我有相当简单的反应组件(链接包装器,如果路由处于活动状态,则添加'活动'类):
import React, { PropTypes } from 'react';
import { Link } from 'react-router';
const NavLink = (props, context) => {
const isActive = context.router.isActive(props.to, true);
const activeClass = isActive ? 'active' : '';
return (
<li className={activeClass}>
<Link {...props}>{props.children}</Link>
</li>
);
}
NavLink.contextTypes = {
router: PropTypes.object,
};
NavLink.propTypes = {
children: PropTypes.node,
to: PropTypes.string,
};
export default NavLink;
我该怎么测试呢?我唯一的尝试是:
import NavLink from '../index';
import expect from 'expect';
import { mount } from 'enzyme';
import React from 'react';
describe('<NavLink />', () => {
it('should add active class', () => {
const renderedComponent = mount(<NavLink to="/home" />, { router: { pathname: '/home' } });
expect(renderedComponent.hasClass('active')).toEqual(true);
});
});
它不起作用并返回TypeError: Cannot read property 'isActive' of undefined。
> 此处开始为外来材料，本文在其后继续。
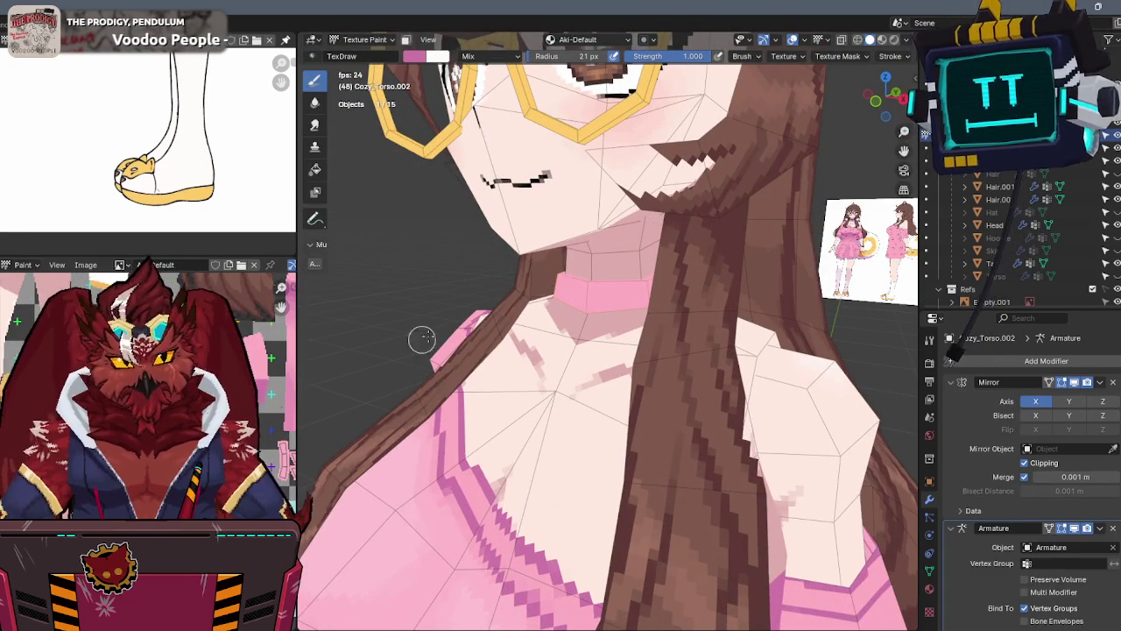
pyautogui.press('KP_Divide')
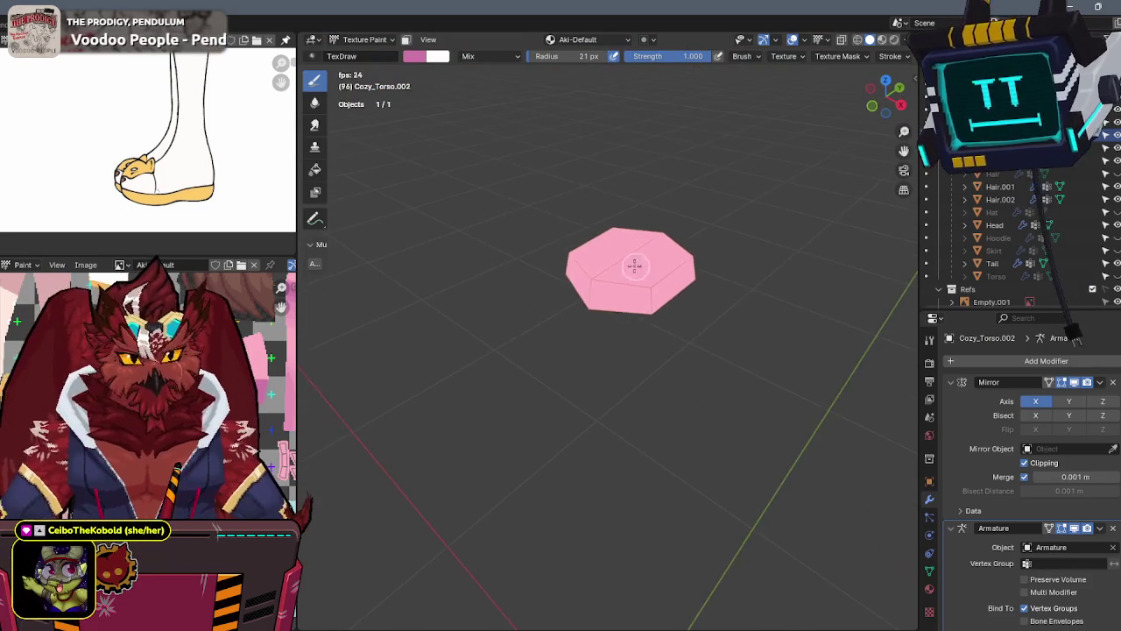
pyautogui.moveTo(638, 272); pyautogui.dragTo(613, 276, button='middle')
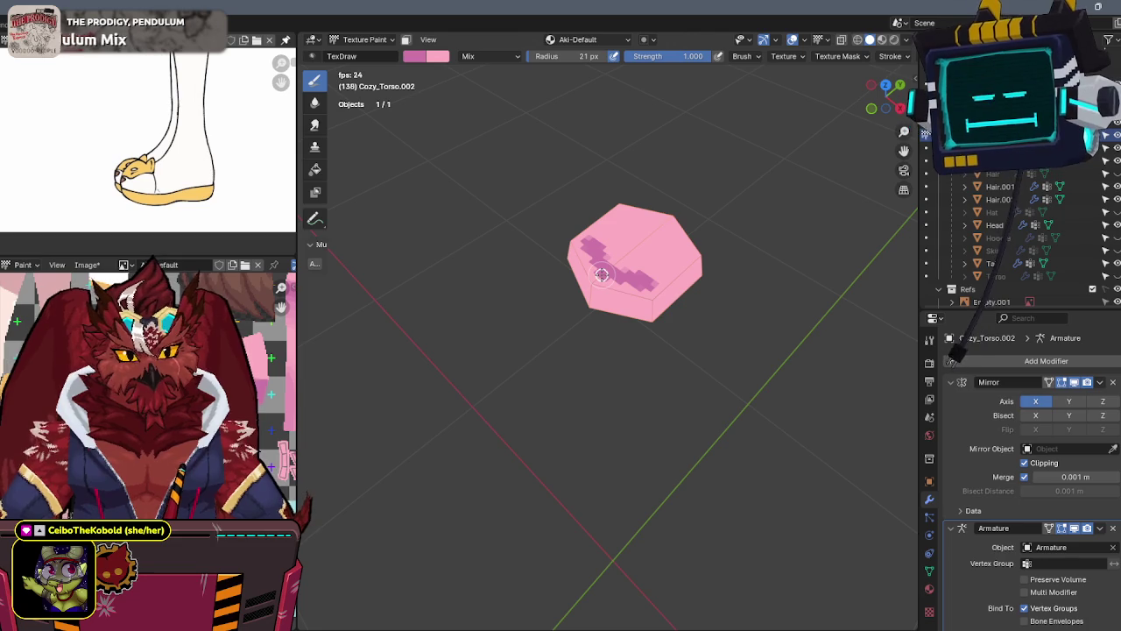
pyautogui.moveTo(643, 283); pyautogui.dragTo(665, 269)
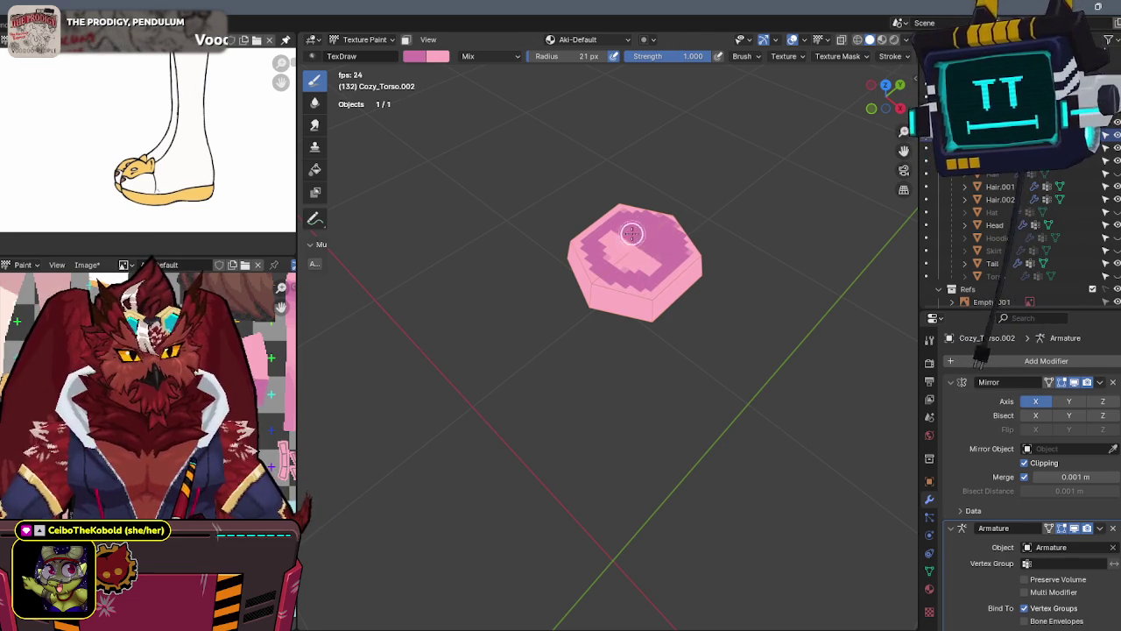
# Set the brush Strength to 0.500 for painting the neck piece
pyautogui.moveTo(641, 261); pyautogui.dragTo(649, 254, button='middle')
pyautogui.press('Tab')
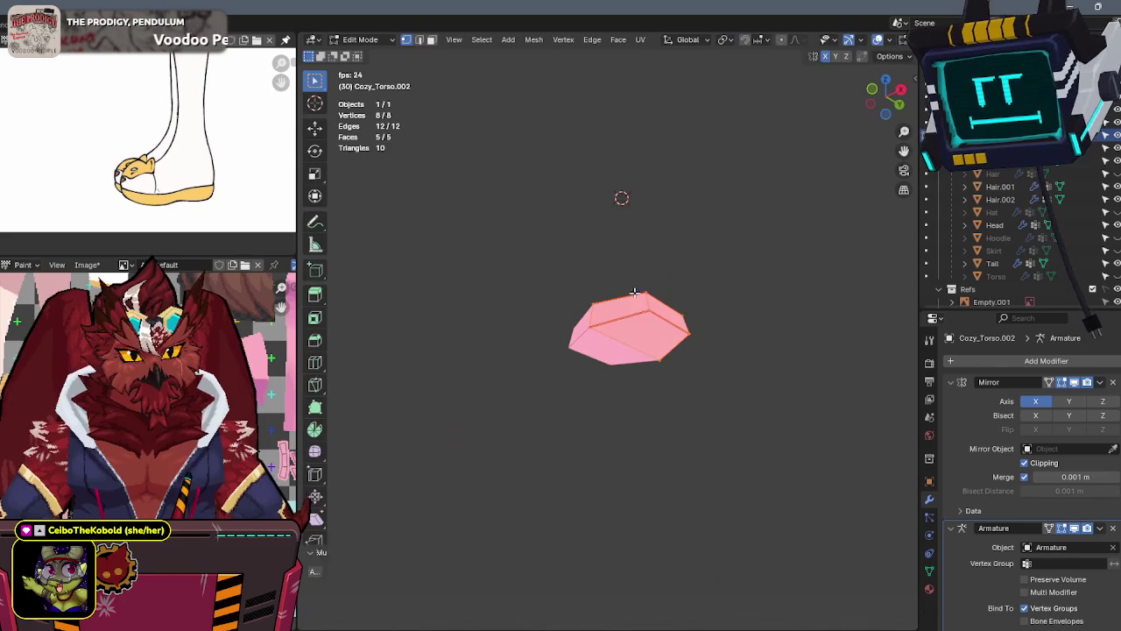
pyautogui.press('Tab')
它肯定需要一些路由器模拟,但我不知道如何编写它。
答案 0 :(得分:19)
感谢@Elon Szopos的答案,但我设法写了一些更简单的内容(https://github.com/airbnb/enzyme/pull/62之后):
import NavLink from '../index';
import expect from 'expect';
import { shallow } from 'enzyme';
import React from 'react';
describe('<NavLink />', () => {
it('should add active class', () => {
const context = { router: { isActive: (a, b) => true } };
const renderedComponent = shallow(<NavLink to="/home" />, { context });
expect(renderedComponent.hasClass('active')).toEqual(true);
});
});
我必须将mount更改为shallow,以便不评估Link,这会给我一个与react-router TypeError: router.createHref is not a function相关的错误。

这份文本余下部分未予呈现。